Nick Yulman – Warsaw Machines & Songs (2012)
- Indie
folk
- Alt-folk
- Singer-songwriter
- Art pop
- Electronic
- Folk indie
- Avant-pop
- Post-pop
- Music Hall
- Vaudeville music
- Americana
Comment:
I can remember for an excellent album, Twitches issued by Nick
Yulman aka Bone Conductors in 2008 being one notch in the compartment
of Outstanding Music at Recent Music Heroes. That's was great. That's
was great to listen to this new sort of American Dream in sounds. In
fact, Warsaw Machines & Songs used to continue in a similar
manner though the accents are slightly different throughout these
compositions. You can hear a contemporary music hall and vaudeville
music metamorphosis within it. It is especially staggering at Things
Are Other Things. It is so. It is so.... . It is so damned
beatific and beautiful. Similarly as Sufjan Stevens used to do. Ten
for Ten is an abstract clockwork composition yet arousing some warm
sensations inside you. It is artsy and affectionate at the same time
where a field recording and goofy laughing chord are set up to loop
and then they are traded for a gentle machine-like flicker to
interplay with hazy guitar chords. True craftsmanship. The same could
be said about Island Is Gone. It is a top tier in the
contemporary Americana. The point of it is not related to these
formal elements only it is also about the relationship between them.

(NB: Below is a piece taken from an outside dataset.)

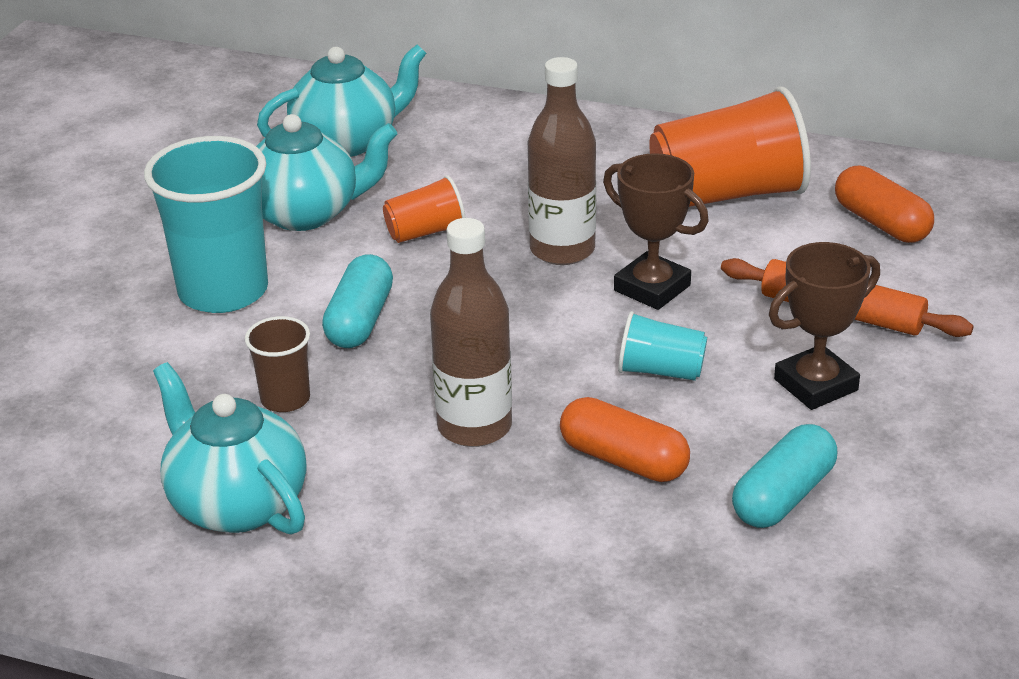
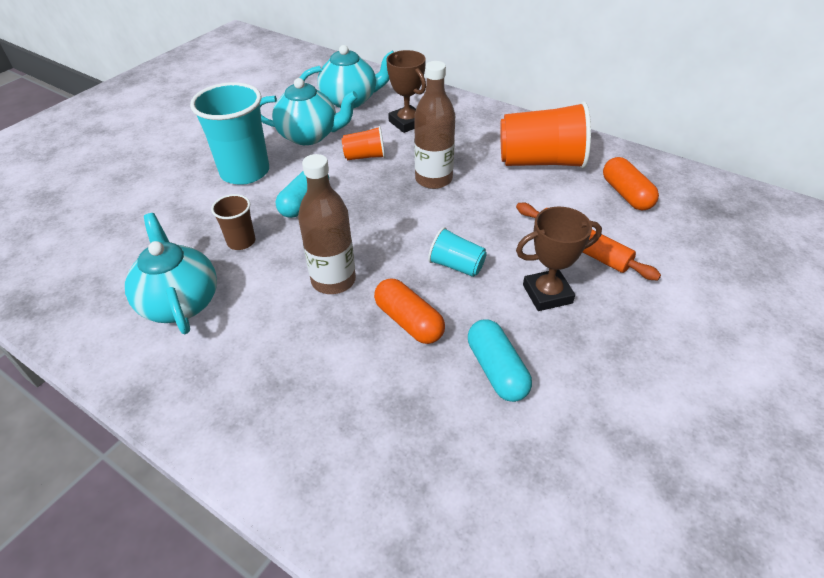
camera: 15 degrees right, 10 degrees up
(652, 288) = (474, 211): brown trophy -> brown trophy (407, 123)
(783, 496) = (497, 370): turquoise capsule -> turquoise capsule turned 75 degrees counterclockwise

At Head Strings Yulman sings in the silent zone we stand alone
and spend the afternoon on their own. Usually it might be a quite
simple phrase but how it is ached for it makes blatantly sense.
Bloody loneliness yet which is highly needed to conjure up great
aesthetics. That's organic synergy and because of that it is so
appealing either. Killer in a soft way.